Archive for the ‘family’ Tag

Parents in denial about impact of divorce on children   Leave a comment


Netmums’s new report reveals separating parents are in denial about the impact their divorce can have on their children. They surveyed 1000 parents and 100 children separately and the key points from the research follow:

  • Only 14 per cent of children were able to be honest with their parents about how upset they felt.
  • Concerningly, two in five (39%) said they ‘hide their feelings from their parents as they don’t want to upset them’ while one in five felt ‘there was no point in telling my parents how I feel as they are too wrapped up in themselves’
  • One in 12 felt forced to look after the parent as the relationship broke down while more than a third (35%) claimed one of their warring parents tried to turn them against the other.
  • Almost a third of under 18s described themselves as ‘devastated’ by their parents divorce while one in 12 thought it meant their parents ‘didn’t love them’ and had ‘let them down’.  One in eight (13%) blamed themselves for the split.

######

## STATED EXERCISE 1
Reproduce a passage of the divorce report word for word, starting with "Parents in denial" and going on through "upset they felt.".
The divorce report and the entries have nothing to do with each other.

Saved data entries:
######

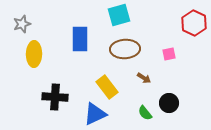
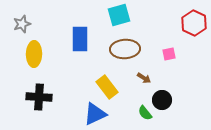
black cross: moved 16 px left
black circle: moved 7 px left, 3 px up
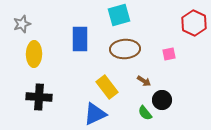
brown arrow: moved 3 px down
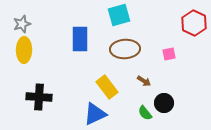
yellow ellipse: moved 10 px left, 4 px up
black circle: moved 2 px right, 3 px down
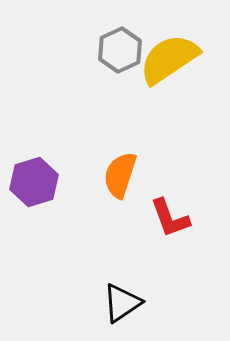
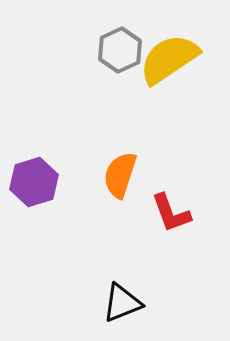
red L-shape: moved 1 px right, 5 px up
black triangle: rotated 12 degrees clockwise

######

## STATED EXERCISE 2
Return each line of the entries that contains the string "moved", treating uppercase and lowercase as different.

## WRITTEN REPLY 1
Parents in denial about impact of divorce on children   Leave a comment


Netmums’s new report reveals separating parents are in denial about the impact their divorce can have on their children. They surveyed 1000 parents and 100 children separately and the key points from the research follow:

  • Only 14 per cent of children were able to be honest with their parents about how upset they felt.

## WRITTEN REPLY 2
black cross: moved 16 px left
black circle: moved 7 px left, 3 px up
brown arrow: moved 3 px down
yellow ellipse: moved 10 px left, 4 px up
black circle: moved 2 px right, 3 px down
red L-shape: moved 1 px right, 5 px up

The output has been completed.